An impact vector is a list of normalized impact metrics for a project at a discrete point in time. This specification outlines how to create, define, and submit impact vectors.

Whereas an impact metric is a single, absolute measurement of a project's impact (e.g., a project's fork count), an impact vector is a series of related metrics about a project normalized to a 0-1 scale and captured at a discrete point in time. Thus, a project's impact at a given point in time may be derived from a set of metrics such as fork_count, star_count, contributor_count, etc. This approach is useful for estimating a project's overall impact in an ecosystem.

Alternatively, an impact vector can also be represented from the perspective of the metric itself. In this case, the fork_count vector would represent the normalized fork_count of every project in the set of projects at a given point in time. This construction is useful for analyzing specific types of impact or ranking projects.


An impact vector must be:

  • Derived from a quantitative impact metric that is applied consistently to a set of open source projects.
  • Measured at a specific point in time (the same time for all projects in the set).
  • Normalized to a common scale (0 to 1) across the set of projects.
  • Accompanied by reproducible code that describes how the vector is calculated and normalized.

Sample Vectors

Below are several examples of impact vectors that can be applied to assess the influence of open source software projects within a crypto ecosystem.

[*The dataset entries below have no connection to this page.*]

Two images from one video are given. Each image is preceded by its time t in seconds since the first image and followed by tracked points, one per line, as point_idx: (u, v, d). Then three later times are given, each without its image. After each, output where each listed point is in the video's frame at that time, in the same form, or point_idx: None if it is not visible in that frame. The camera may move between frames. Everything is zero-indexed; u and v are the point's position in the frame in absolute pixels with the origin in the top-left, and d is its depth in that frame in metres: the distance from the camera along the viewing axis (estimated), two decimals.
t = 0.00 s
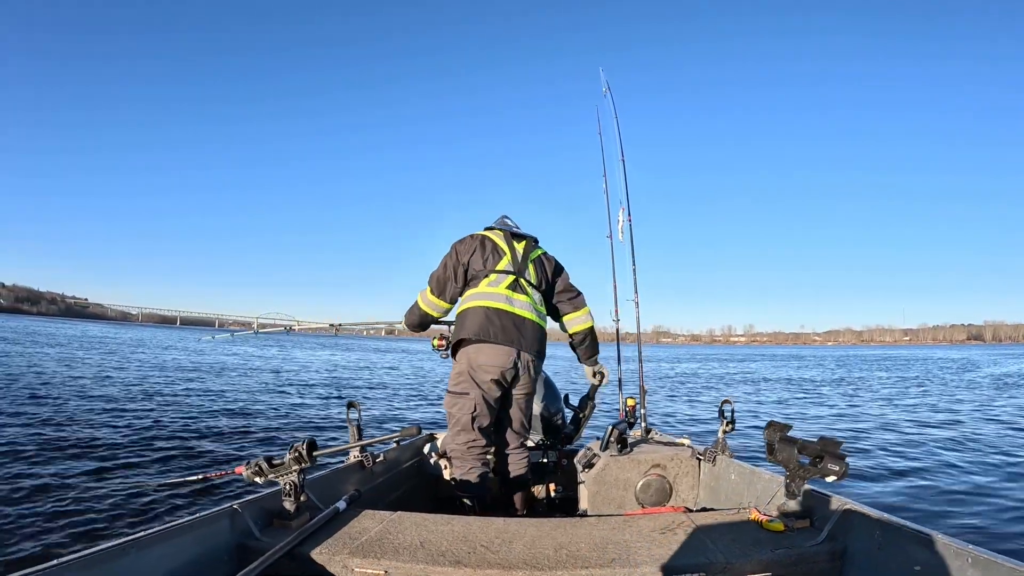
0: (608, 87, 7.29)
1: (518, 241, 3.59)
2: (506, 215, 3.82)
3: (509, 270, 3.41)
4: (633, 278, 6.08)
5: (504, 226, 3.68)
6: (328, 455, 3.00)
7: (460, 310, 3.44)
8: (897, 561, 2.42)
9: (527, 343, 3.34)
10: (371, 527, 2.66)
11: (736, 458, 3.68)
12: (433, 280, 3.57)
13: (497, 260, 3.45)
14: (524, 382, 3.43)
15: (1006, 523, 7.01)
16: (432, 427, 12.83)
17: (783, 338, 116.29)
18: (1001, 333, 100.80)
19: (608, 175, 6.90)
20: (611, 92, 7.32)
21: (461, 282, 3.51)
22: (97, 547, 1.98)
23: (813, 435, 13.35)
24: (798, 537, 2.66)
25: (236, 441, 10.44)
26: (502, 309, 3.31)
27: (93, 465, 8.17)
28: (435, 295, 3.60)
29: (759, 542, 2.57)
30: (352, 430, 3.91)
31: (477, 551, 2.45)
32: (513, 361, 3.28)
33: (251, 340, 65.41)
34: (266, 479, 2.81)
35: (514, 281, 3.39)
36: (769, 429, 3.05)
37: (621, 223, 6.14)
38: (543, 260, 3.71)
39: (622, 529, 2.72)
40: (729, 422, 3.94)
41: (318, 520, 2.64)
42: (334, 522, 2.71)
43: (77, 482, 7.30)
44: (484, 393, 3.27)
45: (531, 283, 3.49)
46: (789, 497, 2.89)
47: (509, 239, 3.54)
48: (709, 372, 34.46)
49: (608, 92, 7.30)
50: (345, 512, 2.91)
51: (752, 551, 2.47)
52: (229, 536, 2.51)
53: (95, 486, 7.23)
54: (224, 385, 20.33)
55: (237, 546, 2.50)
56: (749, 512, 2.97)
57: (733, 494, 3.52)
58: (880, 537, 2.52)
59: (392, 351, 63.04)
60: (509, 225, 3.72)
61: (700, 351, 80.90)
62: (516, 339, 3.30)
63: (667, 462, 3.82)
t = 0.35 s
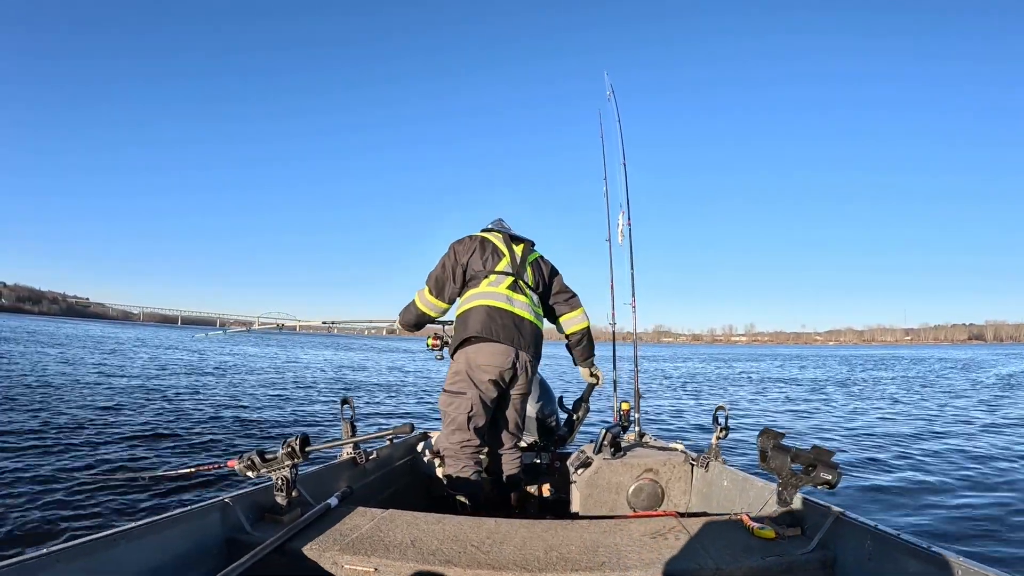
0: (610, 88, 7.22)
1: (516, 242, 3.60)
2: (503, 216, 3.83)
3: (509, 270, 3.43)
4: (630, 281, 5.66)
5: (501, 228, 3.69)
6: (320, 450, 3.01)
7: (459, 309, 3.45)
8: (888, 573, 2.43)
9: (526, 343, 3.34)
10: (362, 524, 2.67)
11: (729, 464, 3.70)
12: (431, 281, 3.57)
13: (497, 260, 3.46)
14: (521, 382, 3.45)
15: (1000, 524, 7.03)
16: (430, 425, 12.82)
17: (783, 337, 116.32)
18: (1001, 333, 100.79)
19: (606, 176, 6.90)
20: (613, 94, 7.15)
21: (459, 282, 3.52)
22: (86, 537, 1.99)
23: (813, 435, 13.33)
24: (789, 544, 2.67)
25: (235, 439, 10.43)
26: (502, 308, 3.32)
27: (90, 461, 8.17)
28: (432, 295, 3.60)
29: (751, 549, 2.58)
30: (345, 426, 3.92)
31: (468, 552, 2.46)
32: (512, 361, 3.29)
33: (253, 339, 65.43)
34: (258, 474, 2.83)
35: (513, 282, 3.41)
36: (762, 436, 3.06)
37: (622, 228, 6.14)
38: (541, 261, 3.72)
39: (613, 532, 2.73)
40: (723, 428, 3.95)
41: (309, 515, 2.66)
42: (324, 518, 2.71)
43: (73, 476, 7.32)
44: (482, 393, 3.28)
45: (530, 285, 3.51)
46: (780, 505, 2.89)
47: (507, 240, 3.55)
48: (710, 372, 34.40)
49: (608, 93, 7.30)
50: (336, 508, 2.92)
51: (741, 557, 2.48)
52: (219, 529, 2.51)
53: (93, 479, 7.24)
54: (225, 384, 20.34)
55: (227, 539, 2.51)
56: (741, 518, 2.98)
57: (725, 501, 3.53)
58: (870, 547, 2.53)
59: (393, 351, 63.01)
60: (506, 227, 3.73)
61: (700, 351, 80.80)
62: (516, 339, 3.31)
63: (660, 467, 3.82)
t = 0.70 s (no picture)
0: (605, 91, 7.31)
1: (514, 241, 3.60)
2: (498, 214, 3.83)
3: (508, 271, 3.44)
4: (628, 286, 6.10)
5: (498, 227, 3.69)
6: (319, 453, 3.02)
7: (458, 311, 3.45)
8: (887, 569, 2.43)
9: (526, 343, 3.35)
10: (361, 526, 2.67)
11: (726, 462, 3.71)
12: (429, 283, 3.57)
13: (496, 261, 3.46)
14: (521, 382, 3.45)
15: (999, 522, 7.03)
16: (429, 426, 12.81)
17: (783, 337, 116.36)
18: (1002, 332, 100.74)
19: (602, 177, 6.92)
20: (608, 96, 7.30)
21: (458, 283, 3.52)
22: (86, 542, 2.00)
23: (813, 435, 13.34)
24: (787, 541, 2.68)
25: (234, 440, 10.42)
26: (501, 310, 3.32)
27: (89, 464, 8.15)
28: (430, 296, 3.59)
29: (750, 546, 2.58)
30: (343, 427, 3.93)
31: (467, 552, 2.46)
32: (512, 361, 3.29)
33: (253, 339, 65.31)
34: (256, 476, 2.83)
35: (513, 283, 3.42)
36: (759, 433, 3.05)
37: (616, 227, 6.15)
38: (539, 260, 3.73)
39: (611, 531, 2.74)
40: (721, 426, 3.95)
41: (308, 517, 2.66)
42: (323, 520, 2.72)
43: (71, 479, 7.32)
44: (482, 393, 3.29)
45: (529, 284, 3.52)
46: (778, 502, 2.90)
47: (505, 240, 3.55)
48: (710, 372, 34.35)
49: (604, 95, 7.32)
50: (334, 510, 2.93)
51: (740, 554, 2.48)
52: (217, 532, 2.52)
53: (91, 482, 7.22)
54: (224, 385, 20.33)
55: (226, 542, 2.52)
56: (739, 515, 2.99)
57: (723, 497, 3.54)
58: (869, 544, 2.53)
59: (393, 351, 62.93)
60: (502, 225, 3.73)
61: (700, 351, 80.64)
62: (517, 340, 3.31)
63: (658, 465, 3.82)
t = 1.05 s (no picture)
0: (598, 89, 7.33)
1: (513, 238, 3.59)
2: (494, 209, 3.80)
3: (509, 270, 3.43)
4: (624, 278, 6.12)
5: (496, 223, 3.67)
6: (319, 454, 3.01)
7: (459, 311, 3.44)
8: (887, 561, 2.44)
9: (528, 343, 3.35)
10: (362, 527, 2.67)
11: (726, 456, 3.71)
12: (428, 283, 3.56)
13: (496, 260, 3.46)
14: (523, 381, 3.45)
15: (998, 519, 7.05)
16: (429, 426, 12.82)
17: (783, 336, 116.45)
18: (1002, 331, 100.75)
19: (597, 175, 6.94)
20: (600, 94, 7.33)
21: (458, 283, 3.51)
22: (87, 548, 1.99)
23: (811, 433, 13.37)
24: (787, 534, 2.68)
25: (233, 441, 10.41)
26: (504, 311, 3.32)
27: (88, 467, 8.13)
28: (430, 296, 3.58)
29: (751, 540, 2.59)
30: (342, 429, 3.92)
31: (469, 551, 2.46)
32: (513, 361, 3.30)
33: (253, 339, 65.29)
34: (256, 479, 2.82)
35: (514, 282, 3.41)
36: (759, 427, 3.06)
37: (610, 223, 6.16)
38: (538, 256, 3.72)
39: (612, 527, 2.74)
40: (719, 420, 3.95)
41: (309, 518, 2.66)
42: (325, 522, 2.72)
43: (70, 482, 7.31)
44: (483, 392, 3.29)
45: (529, 283, 3.52)
46: (780, 495, 2.88)
47: (504, 238, 3.54)
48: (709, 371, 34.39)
49: (597, 93, 7.37)
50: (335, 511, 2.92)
51: (741, 549, 2.48)
52: (218, 536, 2.51)
53: (89, 486, 7.21)
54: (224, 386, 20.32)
55: (227, 546, 2.51)
56: (740, 509, 3.00)
57: (723, 491, 3.55)
58: (869, 536, 2.53)
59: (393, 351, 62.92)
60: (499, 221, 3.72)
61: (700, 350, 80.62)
62: (519, 341, 3.31)
63: (657, 461, 3.83)
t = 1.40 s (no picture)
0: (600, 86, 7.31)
1: (513, 237, 3.59)
2: (489, 204, 3.79)
3: (509, 269, 3.43)
4: (625, 276, 6.04)
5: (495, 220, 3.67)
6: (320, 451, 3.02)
7: (459, 309, 3.45)
8: (885, 561, 2.44)
9: (528, 342, 3.35)
10: (361, 524, 2.68)
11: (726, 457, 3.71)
12: (428, 282, 3.55)
13: (495, 259, 3.46)
14: (523, 380, 3.45)
15: (1002, 518, 7.01)
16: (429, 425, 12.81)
17: (784, 336, 116.27)
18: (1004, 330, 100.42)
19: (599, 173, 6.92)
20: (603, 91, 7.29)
21: (457, 281, 3.51)
22: (86, 545, 2.00)
23: (814, 433, 13.32)
24: (786, 535, 2.68)
25: (234, 440, 10.41)
26: (505, 311, 3.32)
27: (88, 466, 8.14)
28: (429, 295, 3.58)
29: (749, 540, 2.59)
30: (342, 426, 3.93)
31: (468, 550, 2.46)
32: (513, 360, 3.30)
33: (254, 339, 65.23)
34: (255, 476, 2.83)
35: (514, 282, 3.41)
36: (759, 427, 3.06)
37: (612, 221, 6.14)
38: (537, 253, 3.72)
39: (611, 526, 2.74)
40: (719, 420, 3.95)
41: (308, 516, 2.67)
42: (324, 519, 2.73)
43: (72, 481, 7.32)
44: (483, 391, 3.29)
45: (529, 281, 3.53)
46: (778, 495, 2.88)
47: (504, 236, 3.55)
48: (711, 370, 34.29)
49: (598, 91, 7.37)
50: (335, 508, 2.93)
51: (738, 549, 2.49)
52: (217, 533, 2.52)
53: (90, 485, 7.22)
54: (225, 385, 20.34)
55: (226, 543, 2.53)
56: (739, 509, 3.00)
57: (722, 492, 3.55)
58: (868, 536, 2.53)
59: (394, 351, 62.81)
60: (498, 218, 3.71)
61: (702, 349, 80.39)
62: (520, 341, 3.32)
63: (656, 460, 3.83)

These examples illustrate the breadth of metrics that can be leveraged to gauge various dimensions of impact.

  • Name: Grow Full-Time OSS Developers
  • Tags: OSS, developers
  • Metric: Number of Full-Time Developer Months
  • Time Period: Last 6 months
  • Selection Filter: Projects must have activity from at least two contributors in the last 90 days; projects must have a permissive open source license (e.g., MIT, Apache 2.0); projects must have a codebase that is at least 6 months old.
  • Query Logic: The following SQL query fetches the metric for each project in the selection set.
  • -- This is pseudocode and should be replaced with a real query
    SUM(full_time_developer_months) AS full_time_developer_months
    JOIN `oso.projects` USING (project_id)
    AND license IN ('MIT', 'Apache 2.0')
    AND codebase_age >= 180
  • Normalization Method: The following Python code normalizes the metric data using a Gaussian distribution.
  • # This is pseudocode and should be replaced with a real script
    import numpy as np
    import pandas as pd
    from scipy.stats import norm

    # Fetch the metric data using the SQL logic above
    metric_data = fetch_metric_data(query)

    # Normalize the metric data
    normalized_data = norm.ppf((metric_data.rank() - 0.5) / len(metric_data))

    # Create a table with the project, metric, and normalized metric
    normalized_table = pd.DataFrame({
    'project_id': metric_data.index,
    'full_time_developer_months': metric_data.values,
    'normalized_full_time_developer_months': normalized_data